▶ Verilen metin
<<<<

Bu kopuş kendisini, eserin yayınlanmasından yaklaşık bir sene sonra toplanan parti kongresinde tamamlamış; tüzük tartışması sırasında gerçekleşen fikir ayrışmasından “Menşevik” ve “Bolşevik” kavramları doğmuştur. Bu fikir ayrılığı, salt olarak bir uyuşmazlık olarak değerlendirilmemeli elbet. Devrimci siyasetin kendisini var edebilmesinin yolu, siyaseti taşıyacak örgütten geçiyordu ve örgüte dair fikir ayrılıkları bu noktada çok büyük bir önem taşıyordu. Bugün hala devrime önderlik edecek partinin nasıl örgütleneceği sorusu sorulurken, ‘Ne Yapmalı?’; yüz on dokuz yıllık bir kılavuz olarak güncelliğini korumaktadır.

Eserin barındırdığı düşünceler ve eleştiriler, elbette ki devrimin Bolşevikler öncülüğünde gerçekleştirilmesinden sonra daha önemli bir yere oturmuştur. Örgüt teorisini bir kenara yazarsak, yukarıda sorduğumuz soru da cevabını bulmuş ve devrimci siyaset özelinde bir ortaklaşmaya varılmıştı. En azından, devrimi deneyecek olanlar için.

‘Ne Yapmalı?’ sorusunun güncelliği

Sosyalist siyasetin güncel sorunu, var olduğu andan itibaren olduğu gibi, kapitalist-emperyalist sistemden devrimci bir çıkışın anahtarını bulabilmektir. Üstelik bu sorunu aşmak bugün Sovyetlerin ve doğalında reel sosyalizmin çözüldüğü bir dönemde sosyalizmde ısrarcı olmaktan geçmektedir. Sovyetlerin çözülmesiyle, sınıftan kaçış başlığı birtakım unsurlar tarafından tekrardan gündeme getirilmiş ve her türlü reformist, revizyonist eğilim siyaset alanında kendisine yer bulabilmiştir. Sistemle barışık fakat iktidarla kavgalı popülist siyaset, belki de tarihte en çok yine bu dönem revaçta olmuştur. İşçi sınıfını ve taleplerini düzen içine hapseden ‘sol’ partiler, her geçen gün artmakta ve sınıfa yanlış bir ‘bilinç’ taşımaktadır. Sol siyaset topraklarımızdaki tarihine kıyasla yaygınlaşmış, fakat çok büyük oranda dejenere edilmiştir. Proletarya, tarihsel olarak kavgalı olduğu burjuvaziyle barıştırılmaya çalışılmakta ve sanki bir çıkar ortaklıkları varmış gibi bir yanılgıya sürüklenmektedir. Sınıf kendi içinde bölünmekte ve her unsurun talebi birbirinden ayrı yerlere konmaktadır. Bugün ‘Ne Yapmalı?’ sorusunun anlamı tam olarak burada aranmalıdır: bu tartışmaları tümüyle berraklaştırmak için sorulacak “nasıl bir parti” sorusuyla.

>>>>

▶ Sağlanan veriler
<<<<

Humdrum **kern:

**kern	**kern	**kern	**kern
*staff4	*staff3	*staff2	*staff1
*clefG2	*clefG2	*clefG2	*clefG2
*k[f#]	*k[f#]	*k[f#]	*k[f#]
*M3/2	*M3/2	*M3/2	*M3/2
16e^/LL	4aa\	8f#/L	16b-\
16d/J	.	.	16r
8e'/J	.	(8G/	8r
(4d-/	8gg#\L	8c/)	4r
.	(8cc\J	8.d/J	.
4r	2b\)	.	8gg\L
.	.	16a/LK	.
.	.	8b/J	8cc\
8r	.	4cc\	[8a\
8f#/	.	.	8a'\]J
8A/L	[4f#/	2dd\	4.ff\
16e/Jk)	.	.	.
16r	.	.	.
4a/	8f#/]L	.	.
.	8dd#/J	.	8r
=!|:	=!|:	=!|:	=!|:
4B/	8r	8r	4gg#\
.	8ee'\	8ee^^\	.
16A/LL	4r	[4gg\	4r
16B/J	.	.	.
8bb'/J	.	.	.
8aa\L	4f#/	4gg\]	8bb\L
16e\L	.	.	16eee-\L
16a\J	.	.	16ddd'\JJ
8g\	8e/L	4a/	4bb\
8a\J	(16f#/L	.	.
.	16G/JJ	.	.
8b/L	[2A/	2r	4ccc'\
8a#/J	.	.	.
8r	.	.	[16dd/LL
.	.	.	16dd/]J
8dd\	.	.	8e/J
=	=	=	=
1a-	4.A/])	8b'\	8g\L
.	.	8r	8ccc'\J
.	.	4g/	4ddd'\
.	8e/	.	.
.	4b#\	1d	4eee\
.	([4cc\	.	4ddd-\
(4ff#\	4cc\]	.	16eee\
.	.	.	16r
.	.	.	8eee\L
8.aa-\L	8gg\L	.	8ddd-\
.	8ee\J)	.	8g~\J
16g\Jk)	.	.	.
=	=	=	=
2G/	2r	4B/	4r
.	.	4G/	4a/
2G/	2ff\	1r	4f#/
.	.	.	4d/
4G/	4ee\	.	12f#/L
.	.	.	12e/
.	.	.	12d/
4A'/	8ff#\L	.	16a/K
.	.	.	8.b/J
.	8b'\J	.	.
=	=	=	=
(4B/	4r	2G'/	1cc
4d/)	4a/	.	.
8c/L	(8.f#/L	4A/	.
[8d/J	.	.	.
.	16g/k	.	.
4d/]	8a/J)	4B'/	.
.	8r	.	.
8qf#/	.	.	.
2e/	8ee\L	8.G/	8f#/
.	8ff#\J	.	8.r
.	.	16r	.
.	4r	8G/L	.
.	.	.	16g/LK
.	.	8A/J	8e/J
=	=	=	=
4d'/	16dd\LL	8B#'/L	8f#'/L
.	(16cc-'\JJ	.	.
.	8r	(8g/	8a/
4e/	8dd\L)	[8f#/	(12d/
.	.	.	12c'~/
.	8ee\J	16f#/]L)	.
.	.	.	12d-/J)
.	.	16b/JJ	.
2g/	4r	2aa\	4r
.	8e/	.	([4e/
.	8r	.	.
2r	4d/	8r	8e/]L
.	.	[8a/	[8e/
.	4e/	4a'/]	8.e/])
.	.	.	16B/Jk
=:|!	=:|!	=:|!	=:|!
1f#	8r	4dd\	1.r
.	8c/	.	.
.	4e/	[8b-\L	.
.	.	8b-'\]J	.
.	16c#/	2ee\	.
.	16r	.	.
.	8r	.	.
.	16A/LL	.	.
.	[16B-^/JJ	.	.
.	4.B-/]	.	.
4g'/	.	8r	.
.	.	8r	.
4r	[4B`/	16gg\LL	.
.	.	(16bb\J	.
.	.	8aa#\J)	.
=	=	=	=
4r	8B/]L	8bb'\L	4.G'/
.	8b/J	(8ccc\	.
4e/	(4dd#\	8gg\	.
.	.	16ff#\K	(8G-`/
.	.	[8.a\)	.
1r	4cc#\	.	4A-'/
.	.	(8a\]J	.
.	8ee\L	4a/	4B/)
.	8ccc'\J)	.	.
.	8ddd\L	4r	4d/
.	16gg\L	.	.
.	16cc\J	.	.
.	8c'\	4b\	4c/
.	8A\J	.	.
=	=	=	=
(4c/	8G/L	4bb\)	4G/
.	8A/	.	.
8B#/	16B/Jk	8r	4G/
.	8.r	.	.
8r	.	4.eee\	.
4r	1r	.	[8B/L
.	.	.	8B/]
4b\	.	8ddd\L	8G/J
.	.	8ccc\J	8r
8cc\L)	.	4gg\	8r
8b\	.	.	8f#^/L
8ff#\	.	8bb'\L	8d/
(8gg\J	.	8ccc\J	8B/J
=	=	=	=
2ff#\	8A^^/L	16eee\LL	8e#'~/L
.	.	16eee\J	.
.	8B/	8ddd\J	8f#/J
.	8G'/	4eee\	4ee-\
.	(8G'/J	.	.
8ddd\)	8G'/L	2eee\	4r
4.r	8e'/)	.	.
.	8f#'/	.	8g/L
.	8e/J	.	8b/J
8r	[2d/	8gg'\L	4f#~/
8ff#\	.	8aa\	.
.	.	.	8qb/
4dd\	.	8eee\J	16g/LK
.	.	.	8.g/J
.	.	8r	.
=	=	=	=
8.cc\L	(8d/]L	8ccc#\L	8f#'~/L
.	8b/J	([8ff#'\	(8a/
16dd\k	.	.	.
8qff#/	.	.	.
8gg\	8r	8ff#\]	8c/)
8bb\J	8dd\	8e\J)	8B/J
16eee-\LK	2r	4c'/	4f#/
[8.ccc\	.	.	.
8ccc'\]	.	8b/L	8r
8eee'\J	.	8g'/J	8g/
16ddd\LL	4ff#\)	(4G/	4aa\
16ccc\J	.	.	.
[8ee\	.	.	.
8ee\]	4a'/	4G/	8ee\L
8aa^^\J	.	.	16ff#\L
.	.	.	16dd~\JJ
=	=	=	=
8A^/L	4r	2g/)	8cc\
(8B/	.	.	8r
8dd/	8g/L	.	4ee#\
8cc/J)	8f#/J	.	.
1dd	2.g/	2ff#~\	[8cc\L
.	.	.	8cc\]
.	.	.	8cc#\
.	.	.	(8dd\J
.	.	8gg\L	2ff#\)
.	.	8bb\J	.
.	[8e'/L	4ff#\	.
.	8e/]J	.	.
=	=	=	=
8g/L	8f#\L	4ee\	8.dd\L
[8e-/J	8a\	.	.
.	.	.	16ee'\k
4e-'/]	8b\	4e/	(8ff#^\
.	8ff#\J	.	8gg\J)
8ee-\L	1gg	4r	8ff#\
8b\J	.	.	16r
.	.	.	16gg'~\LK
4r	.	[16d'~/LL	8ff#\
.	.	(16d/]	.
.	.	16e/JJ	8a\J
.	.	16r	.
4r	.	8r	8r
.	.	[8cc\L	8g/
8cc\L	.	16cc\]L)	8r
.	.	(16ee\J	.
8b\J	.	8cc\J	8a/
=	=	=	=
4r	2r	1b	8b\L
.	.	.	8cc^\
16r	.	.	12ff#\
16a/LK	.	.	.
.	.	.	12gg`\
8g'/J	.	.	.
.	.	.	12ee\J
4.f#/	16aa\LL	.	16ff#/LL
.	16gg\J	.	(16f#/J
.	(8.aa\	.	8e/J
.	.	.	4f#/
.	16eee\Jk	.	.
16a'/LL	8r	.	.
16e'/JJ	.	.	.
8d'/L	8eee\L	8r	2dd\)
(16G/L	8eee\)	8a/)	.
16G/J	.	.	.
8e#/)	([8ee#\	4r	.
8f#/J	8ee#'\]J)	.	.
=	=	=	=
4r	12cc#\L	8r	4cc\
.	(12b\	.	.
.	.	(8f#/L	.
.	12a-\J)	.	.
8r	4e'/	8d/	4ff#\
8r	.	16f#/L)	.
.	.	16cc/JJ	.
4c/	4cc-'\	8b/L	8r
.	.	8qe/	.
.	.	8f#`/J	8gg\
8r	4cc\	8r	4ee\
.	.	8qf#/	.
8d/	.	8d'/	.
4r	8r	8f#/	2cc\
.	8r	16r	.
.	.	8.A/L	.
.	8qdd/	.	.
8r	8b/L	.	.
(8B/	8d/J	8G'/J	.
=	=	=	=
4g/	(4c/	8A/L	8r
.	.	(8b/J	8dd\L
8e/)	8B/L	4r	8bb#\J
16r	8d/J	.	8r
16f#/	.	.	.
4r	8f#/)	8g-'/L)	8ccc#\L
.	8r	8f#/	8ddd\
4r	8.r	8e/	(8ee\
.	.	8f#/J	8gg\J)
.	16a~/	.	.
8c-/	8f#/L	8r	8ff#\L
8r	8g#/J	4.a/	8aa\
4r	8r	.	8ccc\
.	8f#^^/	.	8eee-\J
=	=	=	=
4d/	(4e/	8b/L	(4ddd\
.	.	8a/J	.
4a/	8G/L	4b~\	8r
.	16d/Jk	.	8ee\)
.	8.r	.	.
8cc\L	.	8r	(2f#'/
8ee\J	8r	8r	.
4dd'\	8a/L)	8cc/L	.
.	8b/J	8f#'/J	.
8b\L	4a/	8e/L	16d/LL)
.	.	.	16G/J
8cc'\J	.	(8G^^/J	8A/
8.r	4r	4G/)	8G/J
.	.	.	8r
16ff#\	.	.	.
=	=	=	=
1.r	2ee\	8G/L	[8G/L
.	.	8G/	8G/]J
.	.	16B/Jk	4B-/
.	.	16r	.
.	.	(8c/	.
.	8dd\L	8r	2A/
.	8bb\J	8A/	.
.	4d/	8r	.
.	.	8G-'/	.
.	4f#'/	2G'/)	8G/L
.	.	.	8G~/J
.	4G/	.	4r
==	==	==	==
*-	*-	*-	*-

>>>>

▶ Uyulacak talimat
‘Ne Yapmalı?’ eserini ele alan metnin "Bu kopuş kendisini, eserin" sözlerinden "olarak güncelliğini korumaktadır." sözlerine kadar (ikisi de dahil) olan kısmını, "parti kongresinde" ifadesini "parti kurultayında" olarak değiştirip yeniden yazar mısın?

▶ Tam cevap
Bu kopuş kendisini, eserin yayınlanmasından yaklaşık bir sene sonra toplanan parti kurultayında tamamlamış; tüzük tartışması sırasında gerçekleşen fikir ayrışmasından “Menşevik” ve “Bolşevik” kavramları doğmuştur. Bu fikir ayrılığı, salt olarak bir uyuşmazlık olarak değerlendirilmemeli elbet. Devrimci siyasetin kendisini var edebilmesinin yolu, siyaseti taşıyacak örgütten geçiyordu ve örgüte dair fikir ayrılıkları bu noktada çok büyük bir önem taşıyordu. Bugün hala devrime önderlik edecek partinin nasıl örgütleneceği sorusu sorulurken, ‘Ne Yapmalı?’; yüz on dokuz yıllık bir kılavuz olarak güncelliğini korumaktadır.